**REQUEST 1:** Show every line of the listing that contains the word "être".

**PASSAGE PROVIDED:**
For gauged theories, these Alice features arise as follows. Gauge flux
on the string's core generates the condensate winding, and acts on
asymptotic particles, through the Wilson line $U(\varphi)$. This
action fixes Aharonov-Bohm scattering around the string, to one
changing both charge and monopole number. Loops of string leave charge
and monopole number well-defined asymptotically, and thus support
nonlocalizable deposited charge (``Cheshire charge'') and deposited
monopole number. \cite{oldAlice,stringzm} Alice loops carry this
deposited monopole number by twisting.\cite{blp,topalice}

Condensed matter Alice strings are global, rather than gauged,
defects. No gauge flux fixes their Aharonov-Bohm scattering,
guaranteeing alteration of charge and monopole number upon string
traversal. However, their Aharonov-Bohm scattering was shown in
\cite{ABrefs, global} to generically induce the Alice behaviors of their
gauged counterparts: they alter charge and monopole number on string
traversal, with twisted loops supporting both Cheshire charge and
deposited monopole number.

**DATA:**
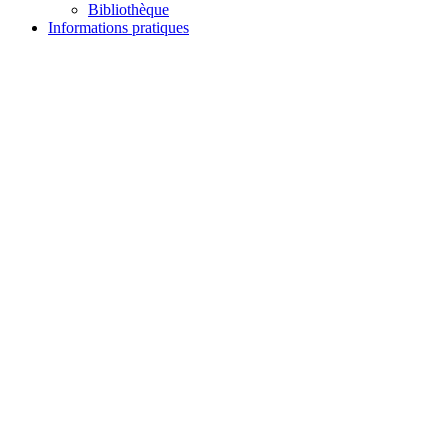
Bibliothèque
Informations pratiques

---

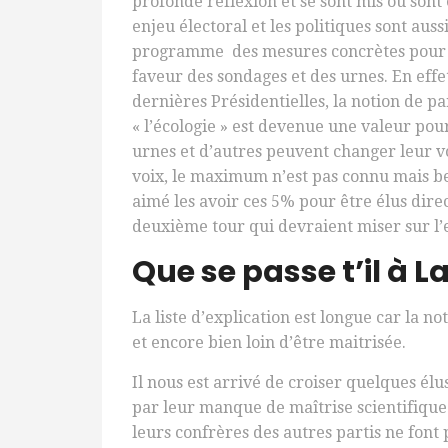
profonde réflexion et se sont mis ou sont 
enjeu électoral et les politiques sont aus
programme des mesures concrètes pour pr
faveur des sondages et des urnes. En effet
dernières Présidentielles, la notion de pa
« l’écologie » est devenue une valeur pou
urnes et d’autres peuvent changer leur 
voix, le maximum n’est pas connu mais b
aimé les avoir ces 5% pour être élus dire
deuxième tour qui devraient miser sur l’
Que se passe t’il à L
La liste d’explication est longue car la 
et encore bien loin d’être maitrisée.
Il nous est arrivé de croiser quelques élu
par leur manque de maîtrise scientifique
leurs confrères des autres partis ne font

* * *

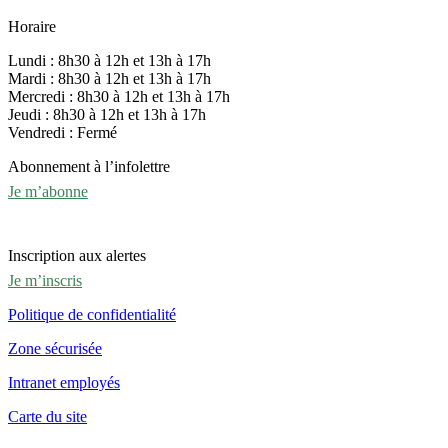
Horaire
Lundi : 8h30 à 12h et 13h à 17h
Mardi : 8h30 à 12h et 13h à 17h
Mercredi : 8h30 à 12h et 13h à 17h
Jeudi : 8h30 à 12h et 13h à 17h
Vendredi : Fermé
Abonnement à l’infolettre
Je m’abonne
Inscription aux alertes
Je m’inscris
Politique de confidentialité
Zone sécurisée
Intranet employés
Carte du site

**REQUEST 2:**
Answer these questions from the passage on Alice strings:
(a) In gauged theories, through what does gauge flux on the string's core act on asymptotic particles?
(b) How do Alice loops carry deposited monopole number?
(c) Are condensed matter Alice strings global or gauged defects?

**TASK SOLUTION 1:**
aimé les avoir ces 5% pour être élus dire
et encore bien loin d’être maitrisée.

**TASK SOLUTION 2:**
(a) Through the Wilson line U(φ).
(b) By twisting.
(c) Global.